Statalist


[Date Prev][Date Next][Thread Prev][Thread Next][Date Index][Thread Index]

RE: st: AW: Area under a percentile point


From   "Nick Cox" <n.j.cox@durham.ac.uk>
To   <statalist@hsphsun2.harvard.edu>
Subject   RE: st: AW: Area under a percentile point
Date   Tue, 3 Feb 2009 19:20:50 -0000

I'll echo Jeph's comment that this is all a bit strange, and add a comment that without further justification it does not sound good practice to me. 

In addition to other problems, note that which of the various observations at the high end are kept is arbitrary and not reproducible without further devices. That may have consequences for other variables, as even though the variable in focus may have several tied values at the high end, other variables may well differ. 

Tagging what you want to work with by an indicator variable, rather than -keep-ing those observations only, would be a step in the right direction.

QUESTIONS TO ANSWER >>
1. Rewrite the part of the Statalist post that opens with the words "[Date Prev][Date Next][Thread" and closes with "may well differ.", swapping "high end" for "upper tail".
2. Extend the Statalist post on the area under a percentile point with a few more sentences that pick up after its final one.

DATA EXCERPTS >>
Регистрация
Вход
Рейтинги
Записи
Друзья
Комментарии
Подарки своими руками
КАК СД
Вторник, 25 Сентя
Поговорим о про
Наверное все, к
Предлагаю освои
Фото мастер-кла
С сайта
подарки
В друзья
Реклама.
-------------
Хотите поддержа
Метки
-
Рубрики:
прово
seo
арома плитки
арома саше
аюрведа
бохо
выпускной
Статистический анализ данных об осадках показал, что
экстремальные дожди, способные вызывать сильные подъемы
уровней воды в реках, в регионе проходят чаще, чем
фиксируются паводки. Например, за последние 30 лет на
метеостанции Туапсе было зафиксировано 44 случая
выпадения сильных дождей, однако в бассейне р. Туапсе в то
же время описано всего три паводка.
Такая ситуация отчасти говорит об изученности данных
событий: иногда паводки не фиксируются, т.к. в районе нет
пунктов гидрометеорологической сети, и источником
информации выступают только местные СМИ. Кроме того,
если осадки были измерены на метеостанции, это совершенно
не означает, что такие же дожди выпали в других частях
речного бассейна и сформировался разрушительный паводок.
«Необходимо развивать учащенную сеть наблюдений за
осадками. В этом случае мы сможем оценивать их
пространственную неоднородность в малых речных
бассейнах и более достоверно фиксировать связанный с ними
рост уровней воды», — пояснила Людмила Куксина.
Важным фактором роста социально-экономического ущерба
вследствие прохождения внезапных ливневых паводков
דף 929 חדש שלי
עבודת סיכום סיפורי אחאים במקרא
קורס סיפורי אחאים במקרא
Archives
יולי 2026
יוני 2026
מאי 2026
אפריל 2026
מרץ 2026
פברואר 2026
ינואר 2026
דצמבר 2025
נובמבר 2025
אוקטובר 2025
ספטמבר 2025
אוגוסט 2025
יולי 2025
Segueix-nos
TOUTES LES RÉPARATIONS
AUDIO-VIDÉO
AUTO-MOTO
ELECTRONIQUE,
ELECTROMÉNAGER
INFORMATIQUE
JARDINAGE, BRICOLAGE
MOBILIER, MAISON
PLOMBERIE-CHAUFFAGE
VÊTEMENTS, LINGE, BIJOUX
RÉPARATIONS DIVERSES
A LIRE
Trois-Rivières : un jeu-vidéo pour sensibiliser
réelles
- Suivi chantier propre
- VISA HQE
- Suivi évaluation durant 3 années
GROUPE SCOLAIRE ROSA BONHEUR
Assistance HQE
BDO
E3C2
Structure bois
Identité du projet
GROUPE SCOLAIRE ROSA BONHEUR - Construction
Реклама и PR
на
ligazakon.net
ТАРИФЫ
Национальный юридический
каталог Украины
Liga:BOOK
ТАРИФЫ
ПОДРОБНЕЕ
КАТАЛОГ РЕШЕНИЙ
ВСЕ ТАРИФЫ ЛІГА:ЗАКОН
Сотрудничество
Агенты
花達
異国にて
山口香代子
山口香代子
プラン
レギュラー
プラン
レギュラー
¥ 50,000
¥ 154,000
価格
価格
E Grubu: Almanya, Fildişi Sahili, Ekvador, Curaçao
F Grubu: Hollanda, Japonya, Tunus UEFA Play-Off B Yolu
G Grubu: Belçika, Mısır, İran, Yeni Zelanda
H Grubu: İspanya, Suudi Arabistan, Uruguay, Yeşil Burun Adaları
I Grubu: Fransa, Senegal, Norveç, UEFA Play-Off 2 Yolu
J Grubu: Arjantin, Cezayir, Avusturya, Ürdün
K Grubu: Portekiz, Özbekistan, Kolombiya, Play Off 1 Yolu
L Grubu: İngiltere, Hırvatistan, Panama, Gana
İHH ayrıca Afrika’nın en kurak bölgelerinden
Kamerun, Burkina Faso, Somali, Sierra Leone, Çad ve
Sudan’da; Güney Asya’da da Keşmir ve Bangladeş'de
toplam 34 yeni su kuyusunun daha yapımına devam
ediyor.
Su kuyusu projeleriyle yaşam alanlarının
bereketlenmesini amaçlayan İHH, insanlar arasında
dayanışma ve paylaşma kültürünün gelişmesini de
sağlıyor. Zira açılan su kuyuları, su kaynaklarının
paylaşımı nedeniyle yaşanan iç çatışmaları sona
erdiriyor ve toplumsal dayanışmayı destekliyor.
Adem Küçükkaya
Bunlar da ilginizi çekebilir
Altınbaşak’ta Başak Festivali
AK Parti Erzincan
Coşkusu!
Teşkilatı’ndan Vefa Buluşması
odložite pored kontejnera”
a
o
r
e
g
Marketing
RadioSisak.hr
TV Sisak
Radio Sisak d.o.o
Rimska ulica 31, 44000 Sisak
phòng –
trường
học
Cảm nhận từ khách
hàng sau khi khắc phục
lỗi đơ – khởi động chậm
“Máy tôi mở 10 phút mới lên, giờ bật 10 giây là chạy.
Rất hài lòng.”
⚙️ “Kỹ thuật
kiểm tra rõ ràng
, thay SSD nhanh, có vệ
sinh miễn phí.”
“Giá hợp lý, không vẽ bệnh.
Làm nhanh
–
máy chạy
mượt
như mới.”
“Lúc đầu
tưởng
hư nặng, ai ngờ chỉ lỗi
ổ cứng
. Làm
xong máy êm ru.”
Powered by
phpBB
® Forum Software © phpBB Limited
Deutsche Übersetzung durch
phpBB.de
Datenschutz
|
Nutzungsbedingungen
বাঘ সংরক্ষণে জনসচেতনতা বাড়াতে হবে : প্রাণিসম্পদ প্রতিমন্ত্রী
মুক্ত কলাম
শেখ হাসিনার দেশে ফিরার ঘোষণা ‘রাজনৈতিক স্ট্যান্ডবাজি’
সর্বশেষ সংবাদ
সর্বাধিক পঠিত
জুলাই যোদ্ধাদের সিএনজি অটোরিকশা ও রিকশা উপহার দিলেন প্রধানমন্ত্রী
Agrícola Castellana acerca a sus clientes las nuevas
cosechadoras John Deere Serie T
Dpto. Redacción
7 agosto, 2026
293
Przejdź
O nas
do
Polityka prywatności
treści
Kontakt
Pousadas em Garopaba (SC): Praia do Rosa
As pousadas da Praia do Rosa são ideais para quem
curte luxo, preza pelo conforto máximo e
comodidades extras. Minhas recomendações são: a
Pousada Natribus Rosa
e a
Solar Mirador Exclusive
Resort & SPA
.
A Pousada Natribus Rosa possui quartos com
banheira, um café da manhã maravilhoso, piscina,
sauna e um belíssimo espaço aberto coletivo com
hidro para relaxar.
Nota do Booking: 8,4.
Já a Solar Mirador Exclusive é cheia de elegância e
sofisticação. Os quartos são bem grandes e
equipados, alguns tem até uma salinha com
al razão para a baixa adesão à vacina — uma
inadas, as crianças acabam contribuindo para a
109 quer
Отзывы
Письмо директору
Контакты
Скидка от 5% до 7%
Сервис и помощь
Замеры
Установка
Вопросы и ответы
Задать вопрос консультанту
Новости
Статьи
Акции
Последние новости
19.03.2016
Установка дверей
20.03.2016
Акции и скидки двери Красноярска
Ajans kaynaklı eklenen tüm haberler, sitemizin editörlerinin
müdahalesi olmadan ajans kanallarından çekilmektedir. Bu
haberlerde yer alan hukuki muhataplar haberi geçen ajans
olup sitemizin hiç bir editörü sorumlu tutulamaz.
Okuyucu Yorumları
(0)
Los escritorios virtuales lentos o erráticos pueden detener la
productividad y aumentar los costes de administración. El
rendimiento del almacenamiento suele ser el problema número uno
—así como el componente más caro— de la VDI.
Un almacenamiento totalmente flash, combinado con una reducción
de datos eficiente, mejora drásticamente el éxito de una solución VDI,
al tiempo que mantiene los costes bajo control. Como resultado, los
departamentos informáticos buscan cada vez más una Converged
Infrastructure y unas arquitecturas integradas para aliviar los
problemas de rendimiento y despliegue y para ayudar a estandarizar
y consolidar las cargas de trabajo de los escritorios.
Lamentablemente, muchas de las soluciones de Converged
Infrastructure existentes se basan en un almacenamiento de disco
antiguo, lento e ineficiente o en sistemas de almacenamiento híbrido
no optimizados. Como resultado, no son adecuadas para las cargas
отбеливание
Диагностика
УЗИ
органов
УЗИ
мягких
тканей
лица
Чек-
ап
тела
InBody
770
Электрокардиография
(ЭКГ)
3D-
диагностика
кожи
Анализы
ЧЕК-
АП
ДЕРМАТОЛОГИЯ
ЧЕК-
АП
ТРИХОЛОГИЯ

RESULTS FOR EACH TASK >>
1.
[Date Prev][Date Next][Thread Prev][Thread Next][Date Index][Thread Index]

RE: st: AW: Area under a percentile point


From   "Nick Cox" <n.j.cox@durham.ac.uk>
To   <statalist@hsphsun2.harvard.edu>
Subject   RE: st: AW: Area under a percentile point
Date   Tue, 3 Feb 2009 19:20:50 -0000

I'll echo Jeph's comment that this is all a bit strange, and add a comment that without further justification it does not sound good practice to me. 

In addition to other problems, note that which of the various observations at the upper tail are kept is arbitrary and not reproducible without further devices. That may have consequences for other variables, as even though the variable in focus may have several tied values at the upper tail, other variables may well differ.

2.
Nick 
n.j.cox@durham.ac.uk 

Antoine Terracol

Just make sure to drop all observations with missing values of myvar 
before applying Jeph's trick


zeynep elitaº wrote:

> It looks like it'll work just fine
> 
> 2009/2/3 Jeph Herrin <junk@spandrel.net>:

>> What you want is a bit strange, but here is how I would do it:
>>
>>  sort myvar
>>  keep if _n<0.75*_N

>> zeynep elitaº wrote:

>>> Thanks for help, but this does not solve my problem.  As a simple
>>> example, lets assume we have a data set containing five 6's and five
>>> 7's. so the sample size is 10. Now if I wanted to keep the data values
>>> below the 75 th percentile, I would roughly have 7 observations
>>> remaining. However, following your suggestion I end up keeping all the
>>> observations.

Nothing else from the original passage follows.